2 recipes coming today; the first is a baked cod fillet with garlic roasted broccoli and chilli yoghurt peas, the second is a vegetarian courgette and and broccoli pad thai. Both packed full of my personal superfoods, and both take under half an hour to cook up.
Baked Cod with Garlic Broccoli and Chilli Yoghurt Peas for 1
1 fillet of cod (I get those massive frozen packs of cod from the supermarket, v good value)
Several broccoli florets
Either a garlic clove minced and mixed in with olive oil, or a glug of garlic infused olive oil
A large handful of peas (a v large handful, I like peas)
A dollop of full-fat yoghurt (make it full-fat – half fat with split)
Half a red chilli, deseeded and finely chopped
Salt and pepper, to taste
- Preheat the oven to 180 degrees. On a foil sheet, place the cod fillet and top with the chopped coriander and a slice or 2 of lemon. Season well and wrap in the foil to make a little parcel. Bake in the oven for 25 minutes from frozen, or 15 minutes fresh. In a separate dish lined with baking parchment, toss the broccoli in the garlic oil, season, and roast for as long as the cod takes.

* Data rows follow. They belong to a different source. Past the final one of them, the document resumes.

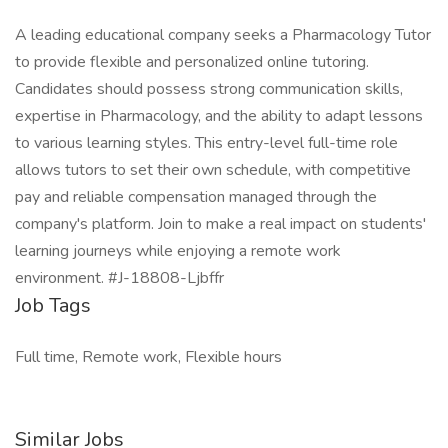
A leading educational company seeks a Pharmacology Tutor
to provide flexible and personalized online tutoring.
Candidates should possess strong communication skills,
expertise in Pharmacology, and the ability to adapt lessons
to various learning styles. This entry-level full-time role
allows tutors to set their own schedule, with competitive
pay and reliable compensation managed through the
company's platform. Join to make a real impact on students'
learning journeys while enjoying a remote work
environment. #J-18808-Ljbffr
Job Tags
Full time, Remote work, Flexible hours
Similar Jobs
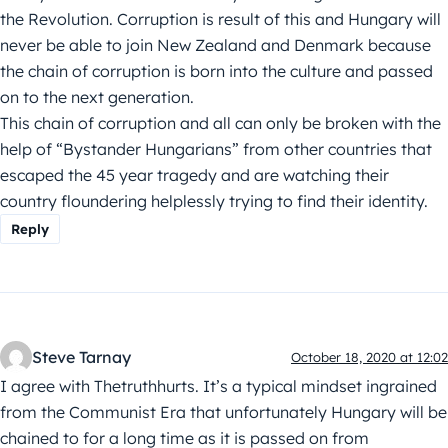
the Revolution. Corruption is result of this and Hungary will
never be able to join New Zealand and Denmark because
the chain of corruption is born into the culture and passed
on to the next generation.
This chain of corruption and all can only be broken with the
help of “Bystander Hungarians” from other countries that
escaped the 45 year tragedy and are watching their
country floundering helplessly trying to find their identity.
Reply
Steve Tarnay
October 18, 2020 at 12:02
I agree with Thetruthhurts. It’s a typical mindset ingrained
from the Communist Era that unfortunately Hungary will be
chained to for a long time as it is passed on from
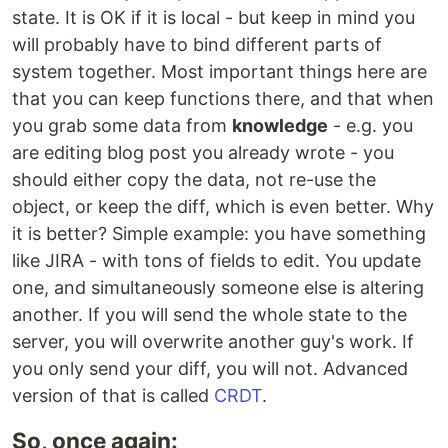
state. It is OK if it is local - but keep in mind you
will probably have to bind different parts of
system together. Most important things here are
that you can keep functions there, and that when
you grab some data from
knowledge
- e.g. you
are editing blog post you already wrote - you
should either copy the data, not re-use the
object, or keep the diff, which is even better. Why
it is better? Simple example: you have something
like JIRA - with tons of fields to edit. You update
one, and simultaneously someone else is altering
another. If you will send the whole state to the
server, you will overwrite another guy's work. If
you only send your diff, you will not. Advanced
version of that is called
CRDT
.
So, once again:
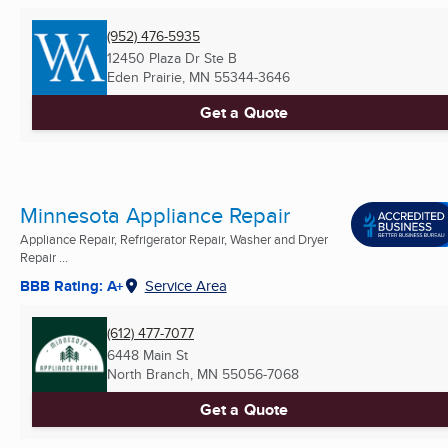
(952) 476-5935
12450 Plaza Dr Ste B
Eden Prairie, MN
55344-3646
Get a Quote
Minnesota Appliance Repair
Appliance Repair, Refrigerator Repair, Washer and Dryer
Repair ...
BBB Rating: A+
Service Area
(612) 477-7077
6448 Main St
North Branch, MN
55056-7068
Get a Quote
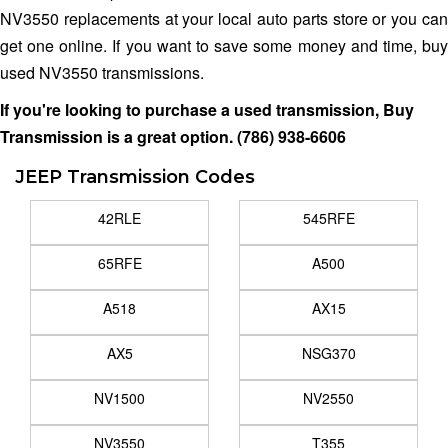
NV3550 replacements at your local auto parts store or you can
get one online. If you want to save some money and time, buy
used NV3550 transmissions.
If you're looking to purchase a used transmission, Buy
Transmission is a great option.
(786) 938-6606
JEEP Transmission Codes
42RLE
545RFE
65RFE
A500
A518
AX15
AX5
NSG370
NV1500
NV2550
NV3550
T355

- When you have 10 minutes left, put water on to boil. Cook the peas, drain and place back in the saucepan.
- Using a fork, roughly crush the peas and add the chilli, yoghurt, a squeeze of lemon juice, and seasoning. Place back on the heat for a few minutes to heat through, before serving, topped with the baked cod and broccoli.
Pad Thai with broccoli and courgette
1 tbsp crunchy peanut butter
1/2 tbsp toasted sesame oil
1 tbsp tamari or soy sauce
1/2 red chilli, deseeded and finely chopped (or a liberal sprinkle of chilli flakes)
1/2 tsp honey
1 clove garlic, minced
A thumbnail of ginger, finely chopped
1 courgette, spiralled or julienned using a vegetable peeler
Broccoli florets (as many as you’ll eat)
1 spring onion, finely chopped
1 egg, beaten
Coriander and chopped toasted peanuts, to serve
- in a bowl, whisk together the peanut butter, sesame oil, tamari/soy sauce, chilli, honey and garlic. Loosen with a splash of water, and set aside.
- Heat a wok on high and drizzle with oil. Add the broccoli florets, ginger and spring onion, and sauté for a few minutes.
- Add the egg and stir until scrambled.
- Add the spiralled courgette and toss to combine.
- Add the peanut dressing and toss to combine, adding a splash more water if a little dry.
- Add a touch more of any of the sauce ingredients to adjust the taste to you liking.
- Serve in a bowl, topped with the coriander and peanuts.
Note: you can always sub the spiralled courgette for any type of noodles. I sometimes like to make it with soba or rice noodles.